### WORK TASK
Every line below from the one with "29: (211, 96, 21.76)" through the one with "38: (509, 258, 2.25)" should be retyped exactly, both ends included; no other lines and no pictures.

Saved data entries
-=-=-

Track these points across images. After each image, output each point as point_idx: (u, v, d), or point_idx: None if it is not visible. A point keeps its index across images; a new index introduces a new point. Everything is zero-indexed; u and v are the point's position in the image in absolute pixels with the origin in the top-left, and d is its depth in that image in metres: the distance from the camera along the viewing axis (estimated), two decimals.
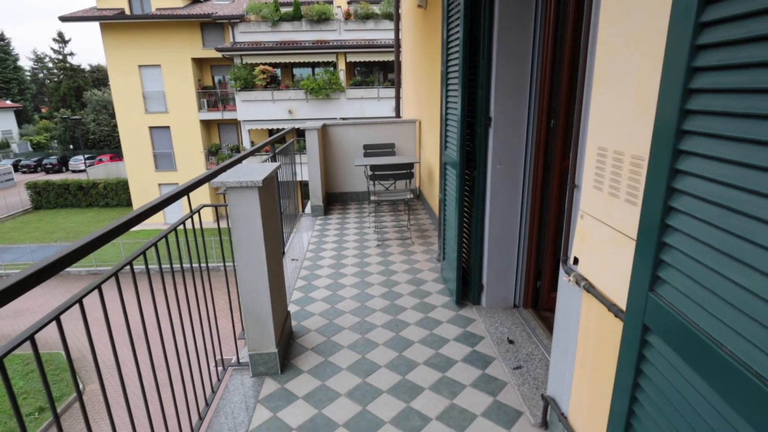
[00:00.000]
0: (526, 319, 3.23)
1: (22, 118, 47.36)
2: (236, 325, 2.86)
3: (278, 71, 21.48)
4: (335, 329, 3.25)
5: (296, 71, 22.01)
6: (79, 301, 1.43)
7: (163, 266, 1.99)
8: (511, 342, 2.97)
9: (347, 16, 20.63)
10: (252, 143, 20.97)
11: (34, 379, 11.31)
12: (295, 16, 20.21)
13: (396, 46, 8.76)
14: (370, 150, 6.21)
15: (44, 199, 26.05)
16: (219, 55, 20.15)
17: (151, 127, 21.46)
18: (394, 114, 19.45)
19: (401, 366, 2.79)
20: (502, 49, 2.96)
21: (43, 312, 14.27)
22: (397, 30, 8.68)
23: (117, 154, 35.02)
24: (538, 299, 3.34)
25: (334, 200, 6.70)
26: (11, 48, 48.10)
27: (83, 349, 12.25)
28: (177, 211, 21.72)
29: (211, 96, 21.76)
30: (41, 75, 52.49)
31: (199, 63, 21.42)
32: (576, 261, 1.83)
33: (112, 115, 35.33)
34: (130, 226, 1.63)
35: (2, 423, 10.19)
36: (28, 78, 51.67)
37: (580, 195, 1.84)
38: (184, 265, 2.19)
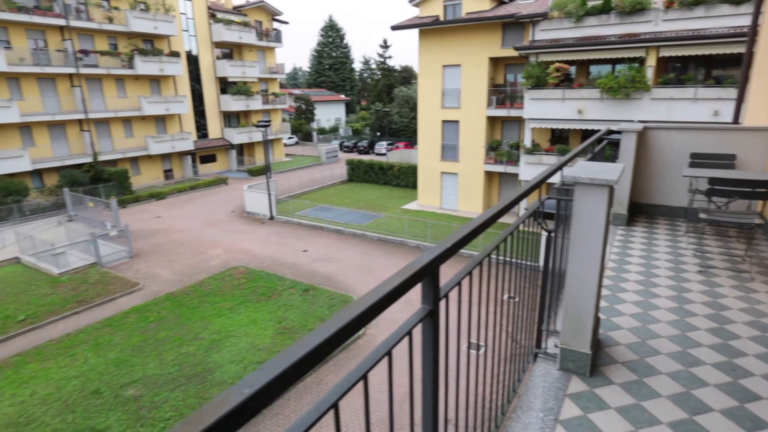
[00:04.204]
0: None
1: (348, 108, 60.60)
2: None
3: (572, 69, 20.52)
4: (649, 350, 2.97)
5: (593, 69, 20.57)
6: (473, 270, 1.72)
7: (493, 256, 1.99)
8: None
9: (668, 4, 17.85)
10: (533, 142, 20.87)
11: (335, 308, 14.45)
12: (603, 9, 18.76)
13: (751, 34, 7.08)
14: (699, 159, 5.29)
15: (356, 173, 32.64)
16: (514, 54, 20.65)
17: (443, 121, 23.93)
18: (714, 118, 16.04)
19: (744, 420, 2.34)
20: None
21: (344, 261, 18.06)
22: (756, 13, 6.99)
23: (411, 142, 40.71)
24: None
25: (639, 211, 6.03)
26: (350, 53, 61.57)
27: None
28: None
29: (500, 93, 22.59)
30: (365, 75, 65.35)
31: (494, 62, 22.48)
32: None
33: (412, 109, 41.04)
34: (506, 210, 1.84)
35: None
36: (357, 77, 65.22)
37: None
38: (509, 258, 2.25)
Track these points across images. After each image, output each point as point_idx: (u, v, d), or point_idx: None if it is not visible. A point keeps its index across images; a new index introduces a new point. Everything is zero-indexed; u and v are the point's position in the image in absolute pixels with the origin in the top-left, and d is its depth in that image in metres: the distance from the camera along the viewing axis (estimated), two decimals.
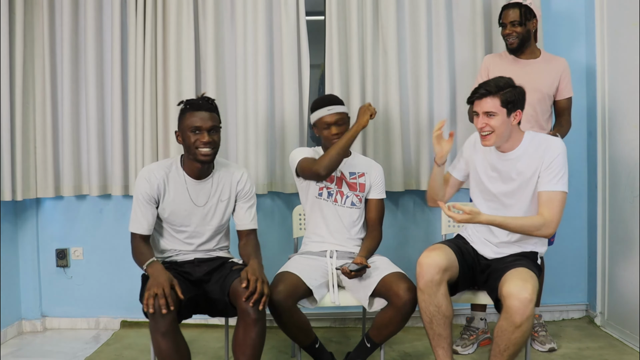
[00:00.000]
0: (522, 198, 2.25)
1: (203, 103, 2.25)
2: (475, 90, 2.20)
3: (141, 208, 2.27)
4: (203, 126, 2.22)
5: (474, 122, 2.27)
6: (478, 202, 2.38)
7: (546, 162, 2.18)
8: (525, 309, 2.00)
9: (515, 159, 2.23)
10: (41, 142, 3.14)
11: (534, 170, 2.20)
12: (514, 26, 2.72)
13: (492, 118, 2.16)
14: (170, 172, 2.32)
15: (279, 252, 3.00)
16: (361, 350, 2.43)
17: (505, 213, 2.26)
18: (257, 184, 3.11)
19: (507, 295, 2.04)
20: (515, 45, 2.74)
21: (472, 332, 2.88)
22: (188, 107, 2.26)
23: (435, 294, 2.17)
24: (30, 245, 3.26)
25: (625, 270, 2.92)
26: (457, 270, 2.27)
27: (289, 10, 3.09)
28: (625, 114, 2.91)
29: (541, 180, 2.19)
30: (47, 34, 3.11)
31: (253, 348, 2.09)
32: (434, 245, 2.30)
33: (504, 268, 2.20)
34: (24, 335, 3.22)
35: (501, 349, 2.11)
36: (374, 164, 2.68)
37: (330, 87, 3.10)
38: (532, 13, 2.72)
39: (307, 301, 2.36)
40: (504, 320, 2.07)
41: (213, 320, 3.28)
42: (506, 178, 2.26)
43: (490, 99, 2.15)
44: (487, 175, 2.32)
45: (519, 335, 2.05)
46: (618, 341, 2.92)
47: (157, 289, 2.01)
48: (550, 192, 2.17)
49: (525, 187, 2.24)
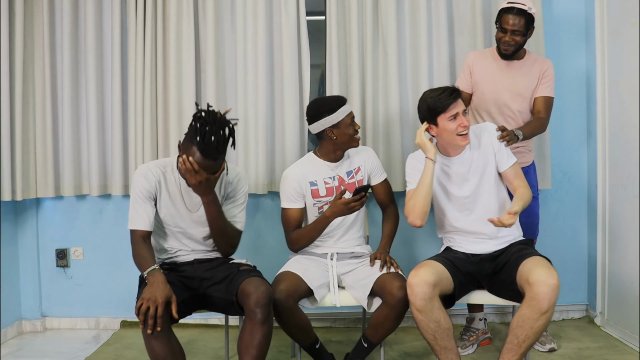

-=-=-

### RESPONSE TO THE EXERCISE
29: (211, 96, 21.76)
30: (41, 75, 52.49)
31: (199, 63, 21.42)
32: (576, 261, 1.83)
33: (112, 115, 35.33)
34: (130, 226, 1.63)
35: (2, 423, 10.19)
36: (28, 78, 51.67)
37: (580, 195, 1.84)
38: (184, 265, 2.19)
[00:04.204]
0: None
1: (348, 108, 60.60)
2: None
3: (572, 69, 20.52)
4: (649, 350, 2.97)
5: (593, 69, 20.57)
6: (473, 270, 1.72)
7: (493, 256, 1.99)
8: None
9: (668, 4, 17.85)
10: (533, 142, 20.87)
11: (335, 308, 14.45)
12: (603, 9, 18.76)
13: (751, 34, 7.08)
14: (699, 159, 5.29)
15: (356, 173, 32.64)
16: (514, 54, 20.65)
17: (443, 121, 23.93)
18: (714, 118, 16.04)
19: (744, 420, 2.34)
20: None
21: (344, 261, 18.06)
22: (756, 13, 6.99)
23: (411, 142, 40.71)
24: None
25: (639, 211, 6.03)
26: (350, 53, 61.57)
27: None
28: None
29: (500, 93, 22.59)
30: (365, 75, 65.35)
31: (494, 62, 22.48)
32: None
33: (412, 109, 41.04)
34: (506, 210, 1.84)
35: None
36: (357, 77, 65.22)
37: None
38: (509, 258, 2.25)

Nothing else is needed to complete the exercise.